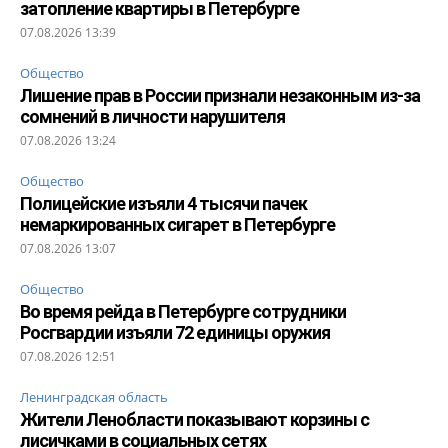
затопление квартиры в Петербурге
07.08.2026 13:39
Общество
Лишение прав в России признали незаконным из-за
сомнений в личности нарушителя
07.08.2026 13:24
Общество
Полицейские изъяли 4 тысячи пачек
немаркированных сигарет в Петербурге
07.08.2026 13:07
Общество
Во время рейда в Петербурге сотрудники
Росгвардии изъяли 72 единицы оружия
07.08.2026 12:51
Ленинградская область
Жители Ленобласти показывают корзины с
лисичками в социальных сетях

===

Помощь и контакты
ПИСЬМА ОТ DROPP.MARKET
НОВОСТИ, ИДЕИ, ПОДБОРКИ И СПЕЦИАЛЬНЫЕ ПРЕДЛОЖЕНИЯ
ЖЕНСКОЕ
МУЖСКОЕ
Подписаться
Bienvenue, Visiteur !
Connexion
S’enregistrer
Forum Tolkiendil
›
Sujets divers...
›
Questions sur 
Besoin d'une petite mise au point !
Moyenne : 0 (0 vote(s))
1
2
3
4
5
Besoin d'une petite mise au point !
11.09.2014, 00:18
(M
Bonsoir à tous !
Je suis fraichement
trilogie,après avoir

===

Job item
Please copy the lines above from the line with "07.08.2026 13:39" up to and including the line with "лисичками в социальных сетях", exactly as written and with nothing else.

Task response
07.08.2026 13:39
Общество
Лишение прав в России признали незаконным из-за
сомнений в личности нарушителя
07.08.2026 13:24
Общество
Полицейские изъяли 4 тысячи пачек
немаркированных сигарет в Петербурге
07.08.2026 13:07
Общество
Во время рейда в Петербурге сотрудники
Росгвардии изъяли 72 единицы оружия
07.08.2026 12:51
Ленинградская область
Жители Ленобласти показывают корзины с
лисичками в социальных сетях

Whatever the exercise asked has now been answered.